What the exercise asks: Reproduce the data verbatim from the line containing "Reading right to" through the line containing "Reading left to", including both of those lines. Leave the pictures out of your answer.

The data:
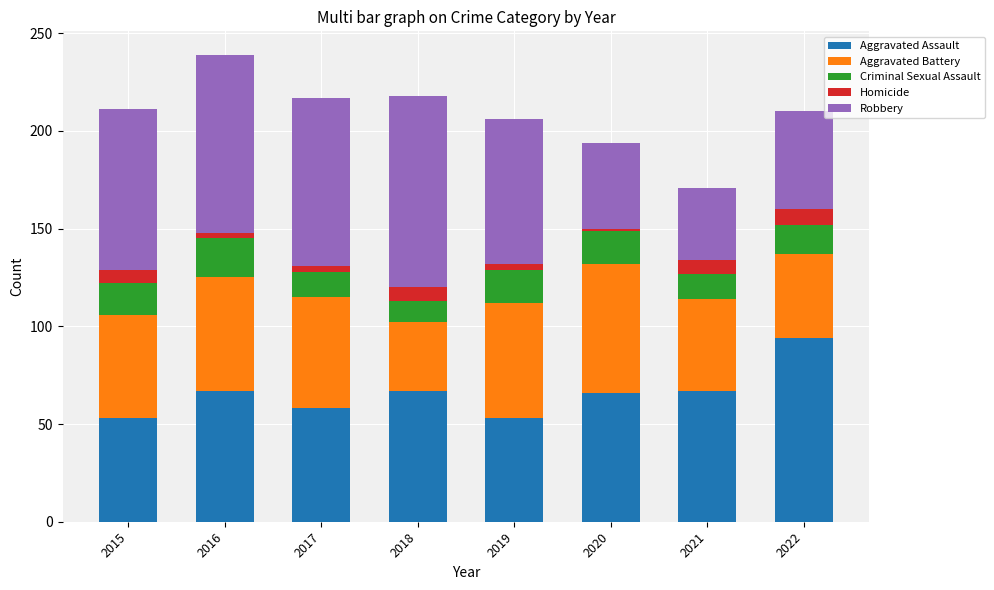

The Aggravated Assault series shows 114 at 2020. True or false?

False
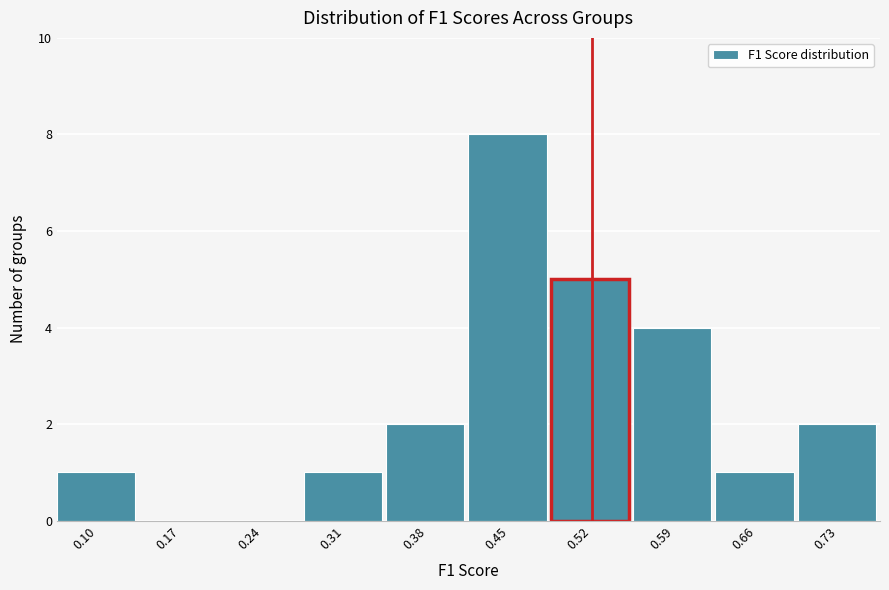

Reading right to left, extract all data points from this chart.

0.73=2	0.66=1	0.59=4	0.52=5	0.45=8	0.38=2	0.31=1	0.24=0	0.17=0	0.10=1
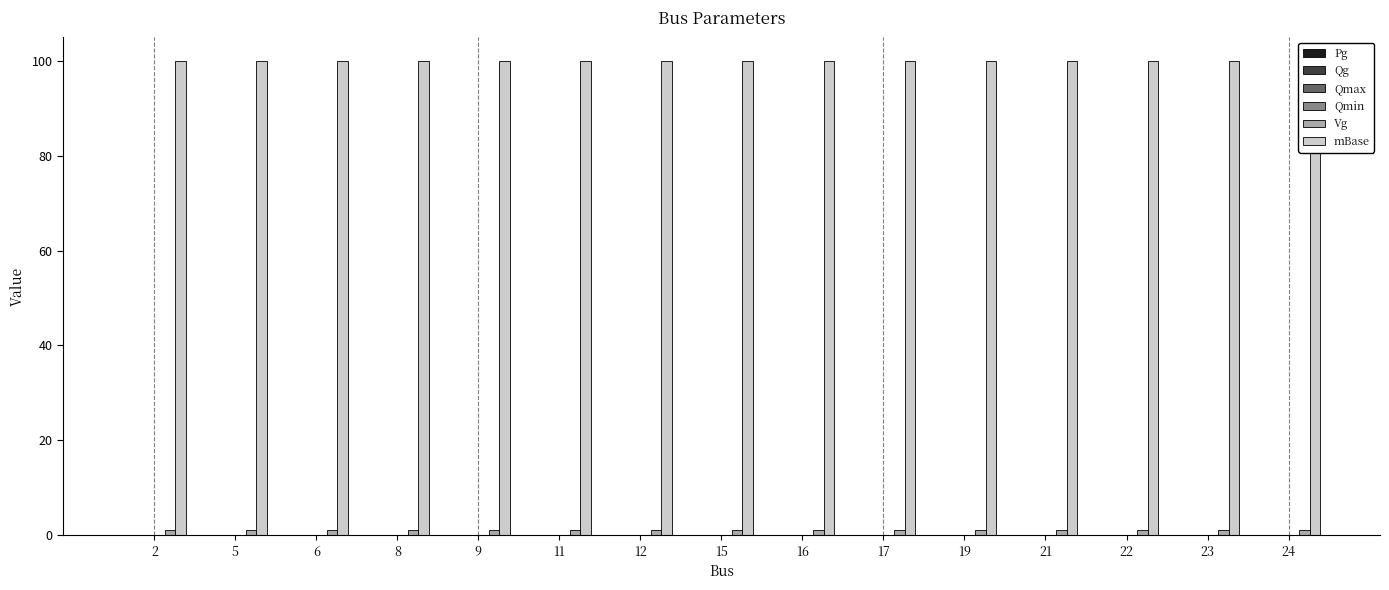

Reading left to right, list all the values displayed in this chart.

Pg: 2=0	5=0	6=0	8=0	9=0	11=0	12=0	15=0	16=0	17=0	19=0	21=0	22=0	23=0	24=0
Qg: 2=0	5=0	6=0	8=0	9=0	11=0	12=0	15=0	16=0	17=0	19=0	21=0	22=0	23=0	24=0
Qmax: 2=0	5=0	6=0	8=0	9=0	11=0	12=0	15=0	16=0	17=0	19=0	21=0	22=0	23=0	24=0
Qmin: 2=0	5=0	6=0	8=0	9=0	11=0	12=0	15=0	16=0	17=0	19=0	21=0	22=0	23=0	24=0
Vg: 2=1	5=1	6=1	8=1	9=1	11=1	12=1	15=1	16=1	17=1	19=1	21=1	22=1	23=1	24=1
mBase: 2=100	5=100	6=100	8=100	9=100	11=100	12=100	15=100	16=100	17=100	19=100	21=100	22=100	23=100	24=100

Solution below:
Reading right to left, extract all data points from this chart.

0.73=2	0.66=1	0.59=4	0.52=5	0.45=8	0.38=2	0.31=1	0.24=0	0.17=0	0.10=1

Reading left to right, list all the values displayed in this chart.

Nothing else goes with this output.